Gov. Herbert should set example for being above reproach

This is an archived article that was published on sltrib.com in 2010, and information in the article may be outdated. It is provided only for personal research purposes and may not be reprinted.

"Leadership Begins with 'Follow Me.'" That's a phrase plastered everywhere at the Infantry Training Center at Fort Benning, along with the admonition for would-be officers that "the commander is responsible for all his unit does or fails to do."

The person in charge sets and enforces the standards for the organization. How well a boss succeeds is the difference between being a leader and being a placeholder.

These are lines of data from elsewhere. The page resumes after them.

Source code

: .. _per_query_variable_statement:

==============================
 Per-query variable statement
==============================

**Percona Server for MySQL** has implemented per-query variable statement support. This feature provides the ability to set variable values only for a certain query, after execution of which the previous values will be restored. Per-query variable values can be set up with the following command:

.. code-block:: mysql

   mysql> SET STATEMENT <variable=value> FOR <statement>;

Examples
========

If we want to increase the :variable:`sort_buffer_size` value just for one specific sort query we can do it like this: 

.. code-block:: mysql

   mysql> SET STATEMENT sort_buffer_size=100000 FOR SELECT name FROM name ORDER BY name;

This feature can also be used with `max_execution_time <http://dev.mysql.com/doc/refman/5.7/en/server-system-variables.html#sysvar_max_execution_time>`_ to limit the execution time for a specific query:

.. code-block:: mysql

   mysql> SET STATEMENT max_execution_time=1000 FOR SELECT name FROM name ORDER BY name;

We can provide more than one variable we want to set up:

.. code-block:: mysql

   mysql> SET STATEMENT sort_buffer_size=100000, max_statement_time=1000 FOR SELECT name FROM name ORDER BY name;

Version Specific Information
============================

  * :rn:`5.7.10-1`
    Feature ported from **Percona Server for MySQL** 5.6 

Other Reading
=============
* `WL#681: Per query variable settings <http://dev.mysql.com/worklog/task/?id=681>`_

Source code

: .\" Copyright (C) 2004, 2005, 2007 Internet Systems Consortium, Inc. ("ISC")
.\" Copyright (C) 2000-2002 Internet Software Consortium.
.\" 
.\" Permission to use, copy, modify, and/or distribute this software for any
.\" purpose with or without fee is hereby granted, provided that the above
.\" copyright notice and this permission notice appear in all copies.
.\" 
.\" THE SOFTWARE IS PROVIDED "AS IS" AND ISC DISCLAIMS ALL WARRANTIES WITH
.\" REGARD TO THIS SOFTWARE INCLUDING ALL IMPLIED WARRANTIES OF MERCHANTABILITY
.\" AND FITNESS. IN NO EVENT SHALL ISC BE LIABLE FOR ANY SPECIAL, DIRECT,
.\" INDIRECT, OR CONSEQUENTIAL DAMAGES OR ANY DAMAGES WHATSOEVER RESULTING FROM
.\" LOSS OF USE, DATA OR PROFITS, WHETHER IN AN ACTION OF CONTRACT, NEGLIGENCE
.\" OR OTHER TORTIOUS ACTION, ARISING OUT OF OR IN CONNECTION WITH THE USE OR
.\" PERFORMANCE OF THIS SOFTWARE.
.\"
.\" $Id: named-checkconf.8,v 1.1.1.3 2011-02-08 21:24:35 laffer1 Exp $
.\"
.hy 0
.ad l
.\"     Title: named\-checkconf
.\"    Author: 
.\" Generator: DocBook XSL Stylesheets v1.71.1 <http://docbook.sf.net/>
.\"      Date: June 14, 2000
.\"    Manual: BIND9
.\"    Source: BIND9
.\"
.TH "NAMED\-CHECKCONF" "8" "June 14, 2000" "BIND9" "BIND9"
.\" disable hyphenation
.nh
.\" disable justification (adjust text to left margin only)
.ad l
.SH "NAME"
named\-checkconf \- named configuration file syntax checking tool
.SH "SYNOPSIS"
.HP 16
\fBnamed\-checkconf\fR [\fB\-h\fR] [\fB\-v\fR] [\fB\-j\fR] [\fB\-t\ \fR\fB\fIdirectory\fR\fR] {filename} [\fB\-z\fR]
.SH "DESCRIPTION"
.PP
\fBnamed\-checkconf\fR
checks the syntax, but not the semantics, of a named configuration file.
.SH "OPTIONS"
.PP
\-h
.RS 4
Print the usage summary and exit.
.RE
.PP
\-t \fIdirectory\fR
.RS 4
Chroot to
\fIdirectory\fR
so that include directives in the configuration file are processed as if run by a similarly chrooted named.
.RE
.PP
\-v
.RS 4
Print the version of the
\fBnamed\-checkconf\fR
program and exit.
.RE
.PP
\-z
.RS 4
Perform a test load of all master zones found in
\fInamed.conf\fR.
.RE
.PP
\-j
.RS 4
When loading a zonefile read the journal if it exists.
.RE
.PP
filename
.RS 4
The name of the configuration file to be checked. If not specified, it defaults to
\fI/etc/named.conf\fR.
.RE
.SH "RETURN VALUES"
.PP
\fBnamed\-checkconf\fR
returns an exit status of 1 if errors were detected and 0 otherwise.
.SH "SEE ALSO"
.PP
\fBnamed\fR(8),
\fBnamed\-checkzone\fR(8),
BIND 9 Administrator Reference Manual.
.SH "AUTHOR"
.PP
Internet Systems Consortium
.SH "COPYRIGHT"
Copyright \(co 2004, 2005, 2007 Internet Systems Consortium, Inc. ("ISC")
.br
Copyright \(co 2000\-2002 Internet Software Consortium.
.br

A 2008 Pew Center report gave Utah an A-minus for being a well-managed state, but little has been said about the D-minus for our deficient ethics laws. There are headlines about a possible "pay-to-play" linkage between contributions to the campaign of Gov. Gary Herbert and multi-million dollar contract awards. The state paid $13 million to settle an unsuccessful bidder's complaint — a settlement the governor says he didn't know about.

More surprise headlines followed about a $231,000 loss to taxpayers from a UDOT employee's ethics lapses and the failure of many political party entities to file required financial reports with the lieutenant governor.

Herbert insists that there have been no trades of cash for favors, but to focus only on that is to miss the real issue, which is a systemic failure by the executive and legislative branches to guard against the appearance of corruption. No one set or enforced the kinds of ethical standards that public officers owe the citizenry. This disdain for "how things look" is as corrosive of public trust as payola, and that's what translates to a leadership failure.

It's inexcusable that companies seeking lucrative state contracts are permitted to make unlimited campaign donations to the governor and legislators. It's also inexcusable for these state officers to be requesting businesses and individuals to make donations in excess of the federal election law limits.

It's inexcusable that donors aren't required to identify their occupation or employer. It's inexcusable that a state contract can be awarded to any bidder who has made a large campaign contribution to a state officer within six months prior to submitting a bid, or that a contribution is allowed to be made within six months of receiving a contract award.

Until the Legislature adopts those kinds of basic reforms, politicians and contractors will play the game for all it's worth; there will be more of what was reported last week, and public confidence in politics and politicians will sink ever lower.

It's no coincidence that voter participation in Utah is now down to 48th in the country. People perceive that their vote doesn't matter — and the perception of "you scratch my back with money and I'll scratch yours with favors" has as much to do with voter disgust as anything else.

Our D-minus in ethics is well-deserved. A recent poll showed 78 percent of Utahns favoring limits on campaign contributions. Herbert obliged by voluntarily limiting donations to his campaign to $50,000 per donor, and not a penny more. Our Legislature invites the appearance of a government for sale: 46 states limit campaign contributions, but not Utah.

Some will pish-posh the idea of any connection between the timing of large campaign contributions and the award of largesse, or they'll claim that a challenger does the same thing. However, challengers don't typically have the loaves and fishes which an incumbent can dispense, and therefore it's not the same thing at all. It's also unrealistic, and unfair, to expect any candidate to operate under a different standard than the law allows for all candidates. That leads to the problematic question of who should go first.

Clearly, the Legislature has no intention of going first. That's why 115,000 of us signed an ethics reform initiative petition to give voters a chance to pass a meaningful reform law.

However, there's an opportunity here for a real leader to step up to the plate and show real leadership. It won't work if only one candidate agrees to a voluntary contribution limit, and it won't work if one can diss the others by claiming grandstanding.

A real leader knows the importance of making a serious issue an equal win-win. The guy in charge of loaves and fishes would take some risk by going first; but if following the federal election contribution limits is OK for our federal candidates, who also run statewide, why aren't those same limits acceptable for those who would be Utah's chief executive?

David R. Irvine is a Salt Lake City lawyer, a former Republican legislator, and one of the drafters of the Utahns for Ethical Government initiative petition.